Parameter Estimation for Uni- or Multivariate Normal Mixture Models
Parameter Estimation for Uni- or Multivariate Normal Mixture Models
`mixnorm' is used to estimate parameters of a normal mixture model with equal variance. The function supports both one-dimensional and multi-dimensional data.
mixnorm(x, C =2, sigma.known =NULL, ini =NULL, tol =1e-05)
Arguments
x: an n by p matrix of observations where n is the number of observations and s is the dimension of data.
C: number of mixture components. Default is 2.
sigma.known: a vector or matrix of component standard deviations. Default is NULL, which means the standard deviations are unknown.
ini: initial values for the parameters. Default is NULL, which randomly sets the initial values using the given observations. If specified, it can be a list with the form of list(mu, pi, sigma), where mu is a vector of C component means, pi is a vector of C mixing proportions, and sigma is a vector of C component standard deviations (this element is only needed when sigma.known is not given).

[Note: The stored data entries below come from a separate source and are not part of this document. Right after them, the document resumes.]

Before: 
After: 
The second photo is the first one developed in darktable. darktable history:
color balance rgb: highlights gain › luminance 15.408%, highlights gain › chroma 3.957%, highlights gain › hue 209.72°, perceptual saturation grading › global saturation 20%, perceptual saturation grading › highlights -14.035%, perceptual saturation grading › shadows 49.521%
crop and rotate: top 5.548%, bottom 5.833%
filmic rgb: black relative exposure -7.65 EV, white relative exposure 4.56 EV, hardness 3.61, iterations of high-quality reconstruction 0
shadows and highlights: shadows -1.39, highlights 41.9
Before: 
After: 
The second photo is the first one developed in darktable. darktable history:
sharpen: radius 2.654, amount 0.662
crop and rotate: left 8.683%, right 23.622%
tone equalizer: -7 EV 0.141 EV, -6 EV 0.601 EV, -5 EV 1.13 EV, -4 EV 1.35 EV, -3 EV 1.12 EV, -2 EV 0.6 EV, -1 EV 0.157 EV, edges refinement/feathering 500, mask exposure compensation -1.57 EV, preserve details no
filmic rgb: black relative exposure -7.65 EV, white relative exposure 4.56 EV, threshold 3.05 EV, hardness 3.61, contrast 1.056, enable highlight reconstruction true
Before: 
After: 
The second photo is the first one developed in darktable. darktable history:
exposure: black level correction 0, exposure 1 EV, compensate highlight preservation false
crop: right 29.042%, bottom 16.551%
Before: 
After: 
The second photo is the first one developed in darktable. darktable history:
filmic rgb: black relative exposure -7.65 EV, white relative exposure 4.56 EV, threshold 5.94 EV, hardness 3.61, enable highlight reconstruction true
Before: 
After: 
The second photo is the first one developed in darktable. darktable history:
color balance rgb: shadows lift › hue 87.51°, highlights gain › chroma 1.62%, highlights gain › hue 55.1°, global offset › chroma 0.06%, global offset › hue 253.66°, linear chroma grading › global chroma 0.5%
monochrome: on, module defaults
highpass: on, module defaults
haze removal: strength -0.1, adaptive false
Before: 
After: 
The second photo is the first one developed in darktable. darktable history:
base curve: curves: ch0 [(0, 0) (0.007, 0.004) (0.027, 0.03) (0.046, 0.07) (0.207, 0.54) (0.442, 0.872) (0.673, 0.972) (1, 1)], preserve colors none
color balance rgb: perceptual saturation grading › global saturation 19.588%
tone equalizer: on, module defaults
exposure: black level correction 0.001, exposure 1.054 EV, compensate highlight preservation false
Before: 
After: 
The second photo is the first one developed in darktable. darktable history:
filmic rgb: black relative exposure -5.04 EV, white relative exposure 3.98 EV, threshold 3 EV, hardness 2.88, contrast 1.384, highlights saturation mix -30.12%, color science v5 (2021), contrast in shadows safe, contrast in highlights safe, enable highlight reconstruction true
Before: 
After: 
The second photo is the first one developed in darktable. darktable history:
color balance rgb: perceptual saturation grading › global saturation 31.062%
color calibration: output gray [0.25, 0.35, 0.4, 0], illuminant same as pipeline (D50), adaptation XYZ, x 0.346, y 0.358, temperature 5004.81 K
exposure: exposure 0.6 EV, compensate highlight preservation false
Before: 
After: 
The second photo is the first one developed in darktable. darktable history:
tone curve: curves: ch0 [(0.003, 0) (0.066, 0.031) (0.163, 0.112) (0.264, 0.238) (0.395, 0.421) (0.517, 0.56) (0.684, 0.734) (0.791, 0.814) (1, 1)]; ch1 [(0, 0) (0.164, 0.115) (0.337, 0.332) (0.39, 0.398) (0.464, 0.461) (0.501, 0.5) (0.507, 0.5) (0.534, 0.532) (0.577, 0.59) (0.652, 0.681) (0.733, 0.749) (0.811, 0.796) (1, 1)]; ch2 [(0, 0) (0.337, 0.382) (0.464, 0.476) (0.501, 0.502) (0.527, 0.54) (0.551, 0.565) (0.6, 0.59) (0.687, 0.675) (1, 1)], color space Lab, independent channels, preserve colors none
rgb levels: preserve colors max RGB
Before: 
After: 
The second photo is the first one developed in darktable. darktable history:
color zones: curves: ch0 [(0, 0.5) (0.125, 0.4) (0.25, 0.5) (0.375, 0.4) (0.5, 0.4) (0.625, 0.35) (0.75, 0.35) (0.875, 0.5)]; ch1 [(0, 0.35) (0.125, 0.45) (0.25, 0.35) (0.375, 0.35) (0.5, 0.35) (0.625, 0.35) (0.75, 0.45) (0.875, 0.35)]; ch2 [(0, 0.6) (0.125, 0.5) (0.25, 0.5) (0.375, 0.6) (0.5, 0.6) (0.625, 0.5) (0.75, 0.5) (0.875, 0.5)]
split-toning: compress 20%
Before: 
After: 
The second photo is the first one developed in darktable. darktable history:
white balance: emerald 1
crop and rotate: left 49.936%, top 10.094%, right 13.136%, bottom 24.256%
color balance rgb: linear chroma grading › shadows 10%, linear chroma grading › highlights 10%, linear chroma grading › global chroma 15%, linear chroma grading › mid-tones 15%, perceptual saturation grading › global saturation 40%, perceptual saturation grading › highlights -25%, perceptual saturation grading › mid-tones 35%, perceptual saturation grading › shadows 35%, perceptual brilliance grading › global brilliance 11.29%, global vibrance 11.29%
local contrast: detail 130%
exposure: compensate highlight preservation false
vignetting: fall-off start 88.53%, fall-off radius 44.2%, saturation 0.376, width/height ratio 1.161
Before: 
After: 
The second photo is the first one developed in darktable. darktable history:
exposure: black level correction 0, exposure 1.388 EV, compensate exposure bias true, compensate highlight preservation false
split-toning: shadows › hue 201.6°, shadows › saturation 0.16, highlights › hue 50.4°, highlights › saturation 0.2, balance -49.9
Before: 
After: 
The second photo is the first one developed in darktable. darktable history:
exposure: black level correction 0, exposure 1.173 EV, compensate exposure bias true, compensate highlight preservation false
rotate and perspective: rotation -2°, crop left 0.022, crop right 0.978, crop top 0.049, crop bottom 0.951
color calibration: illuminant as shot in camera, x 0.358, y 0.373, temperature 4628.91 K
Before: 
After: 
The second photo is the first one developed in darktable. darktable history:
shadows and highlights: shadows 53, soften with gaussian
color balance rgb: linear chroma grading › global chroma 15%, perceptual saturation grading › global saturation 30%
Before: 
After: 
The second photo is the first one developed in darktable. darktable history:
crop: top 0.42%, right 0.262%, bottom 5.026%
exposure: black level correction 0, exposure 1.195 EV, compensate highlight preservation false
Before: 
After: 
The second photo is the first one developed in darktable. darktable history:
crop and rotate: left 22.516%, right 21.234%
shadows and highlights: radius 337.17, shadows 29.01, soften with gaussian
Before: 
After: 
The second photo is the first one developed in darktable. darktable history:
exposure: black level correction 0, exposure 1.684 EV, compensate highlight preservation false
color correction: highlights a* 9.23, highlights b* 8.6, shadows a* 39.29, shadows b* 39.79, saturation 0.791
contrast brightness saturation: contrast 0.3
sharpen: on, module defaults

tol: stopping criteria for the algorithm. Default is 1e-05.
Returns
A list containing the following elements: - mu: estimated component means.
sigma: estimated component standard deviations. Only returned when sigma.known is not specified.
pi: estimated mixing proportions.
p: matrix containing estimated classification probabilities where the (i, j)th element is the probability of the jth observation belonging to the ith component.